>> BEGIN EXERCISE INPUTS

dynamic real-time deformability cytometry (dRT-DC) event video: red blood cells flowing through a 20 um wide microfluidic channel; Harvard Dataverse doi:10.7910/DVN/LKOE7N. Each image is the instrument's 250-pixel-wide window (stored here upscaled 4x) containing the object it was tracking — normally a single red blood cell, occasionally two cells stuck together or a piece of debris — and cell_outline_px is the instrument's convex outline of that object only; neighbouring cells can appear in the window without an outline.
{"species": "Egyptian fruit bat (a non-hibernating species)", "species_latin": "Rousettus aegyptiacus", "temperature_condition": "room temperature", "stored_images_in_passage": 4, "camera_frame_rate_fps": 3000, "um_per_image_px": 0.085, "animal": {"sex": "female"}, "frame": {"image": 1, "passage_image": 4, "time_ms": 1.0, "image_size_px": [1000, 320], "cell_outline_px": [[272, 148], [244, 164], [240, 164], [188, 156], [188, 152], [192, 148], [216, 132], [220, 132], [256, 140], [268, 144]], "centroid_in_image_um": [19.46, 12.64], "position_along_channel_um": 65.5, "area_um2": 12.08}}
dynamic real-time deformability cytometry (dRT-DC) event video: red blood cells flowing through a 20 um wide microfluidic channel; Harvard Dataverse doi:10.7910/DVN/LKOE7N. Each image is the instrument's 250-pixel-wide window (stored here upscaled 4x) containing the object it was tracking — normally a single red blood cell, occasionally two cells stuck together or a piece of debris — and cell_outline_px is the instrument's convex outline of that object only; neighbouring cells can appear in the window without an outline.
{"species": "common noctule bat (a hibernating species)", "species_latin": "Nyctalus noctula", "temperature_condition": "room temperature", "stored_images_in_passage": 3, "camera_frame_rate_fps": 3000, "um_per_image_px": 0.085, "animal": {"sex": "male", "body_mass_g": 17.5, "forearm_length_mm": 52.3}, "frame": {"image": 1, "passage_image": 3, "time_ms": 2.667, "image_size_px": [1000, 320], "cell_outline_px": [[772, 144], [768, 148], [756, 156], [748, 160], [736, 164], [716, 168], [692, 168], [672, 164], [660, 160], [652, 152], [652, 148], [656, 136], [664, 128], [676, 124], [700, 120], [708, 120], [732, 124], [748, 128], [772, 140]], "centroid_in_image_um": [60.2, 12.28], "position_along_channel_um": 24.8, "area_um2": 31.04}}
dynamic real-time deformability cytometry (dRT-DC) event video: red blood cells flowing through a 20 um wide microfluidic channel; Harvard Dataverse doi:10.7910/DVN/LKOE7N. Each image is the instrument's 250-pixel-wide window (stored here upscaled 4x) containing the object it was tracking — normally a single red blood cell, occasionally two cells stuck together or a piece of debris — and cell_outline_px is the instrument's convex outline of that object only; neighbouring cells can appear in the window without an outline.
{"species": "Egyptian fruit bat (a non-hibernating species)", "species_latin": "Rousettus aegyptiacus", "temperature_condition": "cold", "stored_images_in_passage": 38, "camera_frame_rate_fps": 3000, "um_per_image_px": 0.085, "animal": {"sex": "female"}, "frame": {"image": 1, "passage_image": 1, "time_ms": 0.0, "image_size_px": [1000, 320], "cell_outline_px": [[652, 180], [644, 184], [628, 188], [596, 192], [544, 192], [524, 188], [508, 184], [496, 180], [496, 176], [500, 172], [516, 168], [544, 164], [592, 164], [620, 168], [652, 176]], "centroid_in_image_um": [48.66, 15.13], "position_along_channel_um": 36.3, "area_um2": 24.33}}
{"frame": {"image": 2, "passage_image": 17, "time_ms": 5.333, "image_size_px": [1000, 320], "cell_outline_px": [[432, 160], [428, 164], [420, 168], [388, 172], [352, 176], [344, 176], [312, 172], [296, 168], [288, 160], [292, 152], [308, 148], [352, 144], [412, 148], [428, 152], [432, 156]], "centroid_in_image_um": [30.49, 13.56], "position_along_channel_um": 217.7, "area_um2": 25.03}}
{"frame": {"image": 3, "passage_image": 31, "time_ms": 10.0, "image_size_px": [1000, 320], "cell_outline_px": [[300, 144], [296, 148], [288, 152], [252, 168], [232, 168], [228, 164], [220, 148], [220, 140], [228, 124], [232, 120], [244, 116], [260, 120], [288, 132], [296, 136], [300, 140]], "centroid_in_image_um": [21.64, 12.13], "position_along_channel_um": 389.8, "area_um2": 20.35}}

>> END EXERCISE INPUTS

_DESCRIPTION OF THE TASK_
Print the material once more, exactly.

_PROBLEM SOLUTION_
dynamic real-time deformability cytometry (dRT-DC) event video: red blood cells flowing through a 20 um wide microfluidic channel; Harvard Dataverse doi:10.7910/DVN/LKOE7N. Each image is the instrument's 250-pixel-wide window (stored here upscaled 4x) containing the object it was tracking — normally a single red blood cell, occasionally two cells stuck together or a piece of debris — and cell_outline_px is the instrument's convex outline of that object only; neighbouring cells can appear in the window without an outline.
{"species": "Egyptian fruit bat (a non-hibernating species)", "species_latin": "Rousettus aegyptiacus", "temperature_condition": "room temperature", "stored_images_in_passage": 4, "camera_frame_rate_fps": 3000, "um_per_image_px": 0.085, "animal": {"sex": "female"}, "frame": {"image": 1, "passage_image": 4, "time_ms": 1.0, "image_size_px": [1000, 320], "cell_outline_px": [[272, 148], [244, 164], [240, 164], [188, 156], [188, 152], [192, 148], [216, 132], [220, 132], [256, 140], [268, 144]], "centroid_in_image_um": [19.46, 12.64], "position_along_channel_um": 65.5, "area_um2": 12.08}}
dynamic real-time deformability cytometry (dRT-DC) event video: red blood cells flowing through a 20 um wide microfluidic channel; Harvard Dataverse doi:10.7910/DVN/LKOE7N. Each image is the instrument's 250-pixel-wide window (stored here upscaled 4x) containing the object it was tracking — normally a single red blood cell, occasionally two cells stuck together or a piece of debris — and cell_outline_px is the instrument's convex outline of that object only; neighbouring cells can appear in the window without an outline.
{"species": "common noctule bat (a hibernating species)", "species_latin": "Nyctalus noctula", "temperature_condition": "room temperature", "stored_images_in_passage": 3, "camera_frame_rate_fps": 3000, "um_per_image_px": 0.085, "animal": {"sex": "male", "body_mass_g": 17.5, "forearm_length_mm": 52.3}, "frame": {"image": 1, "passage_image": 3, "time_ms": 2.667, "image_size_px": [1000, 320], "cell_outline_px": [[772, 144], [768, 148], [756, 156], [748, 160], [736, 164], [716, 168], [692, 168], [672, 164], [660, 160], [652, 152], [652, 148], [656, 136], [664, 128], [676, 124], [700, 120], [708, 120], [732, 124], [748, 128], [772, 140]], "centroid_in_image_um": [60.2, 12.28], "position_along_channel_um": 24.8, "area_um2": 31.04}}
dynamic real-time deformability cytometry (dRT-DC) event video: red blood cells flowing through a 20 um wide microfluidic channel; Harvard Dataverse doi:10.7910/DVN/LKOE7N. Each image is the instrument's 250-pixel-wide window (stored here upscaled 4x) containing the object it was tracking — normally a single red blood cell, occasionally two cells stuck together or a piece of debris — and cell_outline_px is the instrument's convex outline of that object only; neighbouring cells can appear in the window without an outline.
{"species": "Egyptian fruit bat (a non-hibernating species)", "species_latin": "Rousettus aegyptiacus", "temperature_condition": "cold", "stored_images_in_passage": 38, "camera_frame_rate_fps": 3000, "um_per_image_px": 0.085, "animal": {"sex": "female"}, "frame": {"image": 1, "passage_image": 1, "time_ms": 0.0, "image_size_px": [1000, 320], "cell_outline_px": [[652, 180], [644, 184], [628, 188], [596, 192], [544, 192], [524, 188], [508, 184], [496, 180], [496, 176], [500, 172], [516, 168], [544, 164], [592, 164], [620, 168], [652, 176]], "centroid_in_image_um": [48.66, 15.13], "position_along_channel_um": 36.3, "area_um2": 24.33}}
{"frame": {"image": 2, "passage_image": 17, "time_ms": 5.333, "image_size_px": [1000, 320], "cell_outline_px": [[432, 160], [428, 164], [420, 168], [388, 172], [352, 176], [344, 176], [312, 172], [296, 168], [288, 160], [292, 152], [308, 148], [352, 144], [412, 148], [428, 152], [432, 156]], "centroid_in_image_um": [30.49, 13.56], "position_along_channel_um": 217.7, "area_um2": 25.03}}
{"frame": {"image": 3, "passage_image": 31, "time_ms": 10.0, "image_size_px": [1000, 320], "cell_outline_px": [[300, 144], [296, 148], [288, 152], [252, 168], [232, 168], [228, 164], [220, 148], [220, 140], [228, 124], [232, 120], [244, 116], [260, 120], [288, 132], [296, 136], [300, 140]], "centroid_in_image_um": [21.64, 12.13], "position_along_channel_um": 389.8, "area_um2": 20.35}}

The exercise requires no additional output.